As I write this the day before Thanksgiving, what floats up for me, amidst many thoughts of people and things I am grateful for, is a radical prayer that was also my beloved grandmother’s favorite quote. It’s by Dag Hammarskjold, from his book, “Markings.”
“For everything that has been… Thank you.
For everything that will be… Yes!”
I describe this as “radical” because it does not split hairs; “everything” means, well, everything. I remember being at a workshop where the leader and I discovered our mutual love of this quote. He spoke of the breathtaking acceptance and resolve here, the completeness of saying “thanks,” to “everything.” Including the heartbreaking, the awful, the unplanned and the unwelcome. Can we ever really mean a thank you to everything, he wondered.
I don’t think that offering up a thanks to your whole picture, tragedies included, is some passive, rosy version of a Pollyanna acceptance. No, I think it is a leap into the mystery, a radical trust, a deep knowing that to change one thing in your life—to remove one nasty—would be to change everything. Gives a whole new meaning to Thomas Merton’s phrase “a hidden wholeness.”
On some level, I believe we are asked to sanctify the whole of our lives, to not assume we fully know what is good and what is bad. Look at your own life in terms of retrospect: how has time shifted your view of what has happened—or not happened—to you?
And the rest of the quote. After the gulp of this massive giving of thanks, there comes the welcoming of the future... the ongoing leap of yes, a never-ending improvisation into more mystery.

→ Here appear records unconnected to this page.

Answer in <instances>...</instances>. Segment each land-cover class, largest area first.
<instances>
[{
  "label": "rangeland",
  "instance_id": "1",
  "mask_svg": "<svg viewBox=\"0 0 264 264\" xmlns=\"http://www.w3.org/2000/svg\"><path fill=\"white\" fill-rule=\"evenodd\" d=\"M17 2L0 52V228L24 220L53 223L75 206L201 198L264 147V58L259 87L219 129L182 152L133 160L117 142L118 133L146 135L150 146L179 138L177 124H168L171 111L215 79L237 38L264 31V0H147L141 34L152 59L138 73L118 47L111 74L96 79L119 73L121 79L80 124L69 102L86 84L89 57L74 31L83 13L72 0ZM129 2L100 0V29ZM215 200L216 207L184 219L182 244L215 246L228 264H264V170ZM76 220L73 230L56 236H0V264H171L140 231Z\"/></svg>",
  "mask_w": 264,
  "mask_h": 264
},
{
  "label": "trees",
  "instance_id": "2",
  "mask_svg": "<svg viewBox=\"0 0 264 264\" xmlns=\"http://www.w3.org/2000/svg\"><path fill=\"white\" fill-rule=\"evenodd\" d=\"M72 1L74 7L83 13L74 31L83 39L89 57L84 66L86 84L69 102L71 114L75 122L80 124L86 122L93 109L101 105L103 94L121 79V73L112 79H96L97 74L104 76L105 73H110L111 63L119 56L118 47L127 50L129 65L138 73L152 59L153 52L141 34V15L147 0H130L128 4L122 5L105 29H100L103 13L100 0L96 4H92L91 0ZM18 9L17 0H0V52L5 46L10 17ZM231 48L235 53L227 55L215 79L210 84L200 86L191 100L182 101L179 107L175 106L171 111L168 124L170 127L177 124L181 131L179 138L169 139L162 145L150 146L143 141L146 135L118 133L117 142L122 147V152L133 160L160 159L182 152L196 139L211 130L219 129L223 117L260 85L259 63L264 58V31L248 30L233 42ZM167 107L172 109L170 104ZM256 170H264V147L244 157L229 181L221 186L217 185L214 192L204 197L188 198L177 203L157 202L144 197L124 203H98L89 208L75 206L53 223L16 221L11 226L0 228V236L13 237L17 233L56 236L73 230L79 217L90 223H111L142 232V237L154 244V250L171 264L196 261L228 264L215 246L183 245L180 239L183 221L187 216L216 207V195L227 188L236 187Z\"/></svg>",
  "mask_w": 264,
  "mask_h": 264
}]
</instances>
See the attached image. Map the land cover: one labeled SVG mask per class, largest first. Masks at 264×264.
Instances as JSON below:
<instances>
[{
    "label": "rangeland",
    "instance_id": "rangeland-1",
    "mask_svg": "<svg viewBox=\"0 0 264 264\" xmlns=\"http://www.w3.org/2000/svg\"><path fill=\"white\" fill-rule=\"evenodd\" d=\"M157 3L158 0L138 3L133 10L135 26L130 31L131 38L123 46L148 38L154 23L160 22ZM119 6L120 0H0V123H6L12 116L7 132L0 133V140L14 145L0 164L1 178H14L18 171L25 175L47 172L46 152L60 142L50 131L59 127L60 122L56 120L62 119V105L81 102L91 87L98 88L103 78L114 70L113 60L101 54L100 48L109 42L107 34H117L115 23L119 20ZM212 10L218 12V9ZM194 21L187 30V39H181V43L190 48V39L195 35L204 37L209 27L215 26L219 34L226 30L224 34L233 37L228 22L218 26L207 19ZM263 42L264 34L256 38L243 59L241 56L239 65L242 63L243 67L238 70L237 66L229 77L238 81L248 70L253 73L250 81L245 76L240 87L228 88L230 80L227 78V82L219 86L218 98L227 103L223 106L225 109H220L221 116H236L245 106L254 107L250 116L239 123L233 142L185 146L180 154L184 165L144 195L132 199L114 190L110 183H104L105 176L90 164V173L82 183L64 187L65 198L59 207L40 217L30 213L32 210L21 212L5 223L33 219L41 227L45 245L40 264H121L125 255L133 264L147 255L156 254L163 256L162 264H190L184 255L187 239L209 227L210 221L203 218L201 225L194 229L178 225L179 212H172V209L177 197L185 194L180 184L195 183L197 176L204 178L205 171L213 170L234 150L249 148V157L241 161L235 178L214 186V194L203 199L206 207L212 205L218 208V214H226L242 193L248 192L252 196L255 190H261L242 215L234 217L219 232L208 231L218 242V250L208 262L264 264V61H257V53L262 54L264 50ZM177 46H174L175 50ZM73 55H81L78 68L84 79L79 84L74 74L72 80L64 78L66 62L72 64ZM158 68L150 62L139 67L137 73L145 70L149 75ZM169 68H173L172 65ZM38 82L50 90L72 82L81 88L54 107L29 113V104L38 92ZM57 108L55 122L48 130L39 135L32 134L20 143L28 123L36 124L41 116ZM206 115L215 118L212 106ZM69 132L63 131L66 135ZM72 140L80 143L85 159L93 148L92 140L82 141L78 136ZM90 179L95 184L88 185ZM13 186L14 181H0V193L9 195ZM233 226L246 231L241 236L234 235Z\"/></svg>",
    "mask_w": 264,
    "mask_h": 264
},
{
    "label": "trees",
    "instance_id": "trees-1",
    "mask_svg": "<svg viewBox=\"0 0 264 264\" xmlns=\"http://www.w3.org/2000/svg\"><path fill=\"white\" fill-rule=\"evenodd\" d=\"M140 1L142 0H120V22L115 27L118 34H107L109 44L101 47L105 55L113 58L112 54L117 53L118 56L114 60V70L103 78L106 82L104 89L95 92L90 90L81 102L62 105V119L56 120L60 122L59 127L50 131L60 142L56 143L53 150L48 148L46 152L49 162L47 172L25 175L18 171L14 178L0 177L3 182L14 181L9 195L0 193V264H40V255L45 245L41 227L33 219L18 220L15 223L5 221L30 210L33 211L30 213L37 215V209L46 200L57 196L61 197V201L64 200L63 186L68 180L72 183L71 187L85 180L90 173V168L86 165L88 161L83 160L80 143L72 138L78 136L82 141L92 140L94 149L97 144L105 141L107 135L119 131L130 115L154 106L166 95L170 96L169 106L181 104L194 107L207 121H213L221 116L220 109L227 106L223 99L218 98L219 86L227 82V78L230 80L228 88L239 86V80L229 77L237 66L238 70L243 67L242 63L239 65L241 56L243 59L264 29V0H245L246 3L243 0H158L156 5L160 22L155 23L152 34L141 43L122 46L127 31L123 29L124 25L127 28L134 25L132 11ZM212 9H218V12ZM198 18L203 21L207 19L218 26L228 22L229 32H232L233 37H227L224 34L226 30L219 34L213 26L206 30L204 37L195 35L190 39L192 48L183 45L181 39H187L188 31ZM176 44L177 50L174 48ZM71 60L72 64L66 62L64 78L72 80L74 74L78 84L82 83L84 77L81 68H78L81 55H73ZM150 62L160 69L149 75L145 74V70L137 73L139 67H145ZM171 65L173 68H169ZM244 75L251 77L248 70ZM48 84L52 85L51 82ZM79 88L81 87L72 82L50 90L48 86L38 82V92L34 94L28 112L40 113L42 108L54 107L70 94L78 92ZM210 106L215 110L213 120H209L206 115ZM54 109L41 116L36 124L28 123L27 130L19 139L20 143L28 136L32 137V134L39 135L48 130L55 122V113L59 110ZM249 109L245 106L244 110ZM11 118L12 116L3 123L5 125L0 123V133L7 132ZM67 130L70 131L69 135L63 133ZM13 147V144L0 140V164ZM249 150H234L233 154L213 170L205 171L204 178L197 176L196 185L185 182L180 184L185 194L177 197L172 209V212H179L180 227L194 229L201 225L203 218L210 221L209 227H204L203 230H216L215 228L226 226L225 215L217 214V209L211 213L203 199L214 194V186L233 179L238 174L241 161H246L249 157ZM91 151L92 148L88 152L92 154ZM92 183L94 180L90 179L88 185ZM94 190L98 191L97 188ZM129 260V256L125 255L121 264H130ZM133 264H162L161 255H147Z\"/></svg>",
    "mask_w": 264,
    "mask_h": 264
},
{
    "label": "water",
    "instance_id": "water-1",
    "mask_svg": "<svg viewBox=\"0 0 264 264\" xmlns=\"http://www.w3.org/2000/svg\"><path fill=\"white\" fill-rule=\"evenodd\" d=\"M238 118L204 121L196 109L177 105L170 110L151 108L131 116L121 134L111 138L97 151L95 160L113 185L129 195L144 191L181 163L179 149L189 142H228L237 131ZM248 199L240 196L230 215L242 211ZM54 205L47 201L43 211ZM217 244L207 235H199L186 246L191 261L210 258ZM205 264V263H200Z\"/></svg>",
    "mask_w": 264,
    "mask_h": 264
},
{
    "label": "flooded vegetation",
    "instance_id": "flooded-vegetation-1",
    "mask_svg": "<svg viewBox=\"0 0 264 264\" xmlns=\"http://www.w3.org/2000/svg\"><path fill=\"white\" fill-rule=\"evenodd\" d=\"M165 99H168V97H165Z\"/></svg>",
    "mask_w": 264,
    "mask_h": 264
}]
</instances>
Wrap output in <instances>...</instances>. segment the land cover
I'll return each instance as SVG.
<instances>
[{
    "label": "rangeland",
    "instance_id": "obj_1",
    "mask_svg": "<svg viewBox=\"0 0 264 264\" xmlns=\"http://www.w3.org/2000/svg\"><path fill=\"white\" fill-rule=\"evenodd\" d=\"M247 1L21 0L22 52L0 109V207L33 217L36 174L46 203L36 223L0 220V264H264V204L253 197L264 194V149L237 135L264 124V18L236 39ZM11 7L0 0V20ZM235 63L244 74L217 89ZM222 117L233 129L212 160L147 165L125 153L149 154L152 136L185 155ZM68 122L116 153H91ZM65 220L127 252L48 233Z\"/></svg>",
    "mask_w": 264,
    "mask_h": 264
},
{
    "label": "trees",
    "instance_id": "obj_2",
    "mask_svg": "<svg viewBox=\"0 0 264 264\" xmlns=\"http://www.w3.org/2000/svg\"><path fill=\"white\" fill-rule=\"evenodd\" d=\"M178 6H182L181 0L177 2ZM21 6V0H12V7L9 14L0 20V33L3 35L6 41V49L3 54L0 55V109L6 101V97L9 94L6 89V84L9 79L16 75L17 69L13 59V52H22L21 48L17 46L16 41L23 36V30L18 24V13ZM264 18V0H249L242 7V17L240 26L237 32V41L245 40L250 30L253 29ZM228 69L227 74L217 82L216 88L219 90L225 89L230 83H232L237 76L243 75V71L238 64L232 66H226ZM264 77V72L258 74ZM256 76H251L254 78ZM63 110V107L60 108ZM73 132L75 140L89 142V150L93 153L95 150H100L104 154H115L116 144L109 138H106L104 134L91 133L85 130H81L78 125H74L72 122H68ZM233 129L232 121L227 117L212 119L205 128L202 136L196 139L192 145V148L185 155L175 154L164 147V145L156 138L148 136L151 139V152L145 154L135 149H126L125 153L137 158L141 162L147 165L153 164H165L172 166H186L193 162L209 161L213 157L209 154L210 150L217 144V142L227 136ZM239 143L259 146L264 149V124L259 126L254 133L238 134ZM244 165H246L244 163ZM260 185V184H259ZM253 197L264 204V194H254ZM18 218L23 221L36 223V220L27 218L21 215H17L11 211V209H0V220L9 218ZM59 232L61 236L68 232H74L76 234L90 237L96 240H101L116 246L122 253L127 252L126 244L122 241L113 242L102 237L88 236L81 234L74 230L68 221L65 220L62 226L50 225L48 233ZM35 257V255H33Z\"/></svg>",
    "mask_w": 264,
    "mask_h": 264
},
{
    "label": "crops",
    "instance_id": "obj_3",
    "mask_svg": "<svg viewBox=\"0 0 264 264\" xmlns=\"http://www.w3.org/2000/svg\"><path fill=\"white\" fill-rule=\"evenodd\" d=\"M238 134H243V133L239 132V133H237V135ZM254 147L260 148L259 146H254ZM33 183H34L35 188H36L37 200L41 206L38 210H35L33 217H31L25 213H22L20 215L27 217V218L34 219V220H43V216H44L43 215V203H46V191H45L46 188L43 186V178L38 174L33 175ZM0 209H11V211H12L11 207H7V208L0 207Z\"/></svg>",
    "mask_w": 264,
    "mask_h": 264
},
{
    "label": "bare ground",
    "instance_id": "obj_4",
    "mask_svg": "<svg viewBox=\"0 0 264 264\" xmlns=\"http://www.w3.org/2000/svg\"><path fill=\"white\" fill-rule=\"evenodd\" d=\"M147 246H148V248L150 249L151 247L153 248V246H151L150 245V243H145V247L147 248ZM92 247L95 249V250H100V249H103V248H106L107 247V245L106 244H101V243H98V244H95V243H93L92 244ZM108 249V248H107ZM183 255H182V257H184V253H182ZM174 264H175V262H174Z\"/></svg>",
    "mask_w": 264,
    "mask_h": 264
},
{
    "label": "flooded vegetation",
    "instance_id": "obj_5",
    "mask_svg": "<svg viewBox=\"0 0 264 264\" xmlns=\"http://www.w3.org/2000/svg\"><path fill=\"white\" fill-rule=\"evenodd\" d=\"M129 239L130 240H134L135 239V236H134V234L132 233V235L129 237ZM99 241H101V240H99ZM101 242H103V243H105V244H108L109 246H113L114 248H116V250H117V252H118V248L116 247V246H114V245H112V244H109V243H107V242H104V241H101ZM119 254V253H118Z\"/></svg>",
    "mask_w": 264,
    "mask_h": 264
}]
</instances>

Which leads me to my other favorite Dag Hammarskjold quote, in case you think you have to do all this thanking and leaping all by yourself:
“I don’t know Who—or what—put the question, I don’t know when it was put. I don’t even remember answering. But at some moment I did answer Yes to Someone—or Something—and from that hour I was certain that existence was meaningful and that, therefore, my life, in self-surrender, had a goal.”
I wish you a holiday season of Yes, and of meaning, and of that palpable sense of both question and questioner, and your own sacred meaning.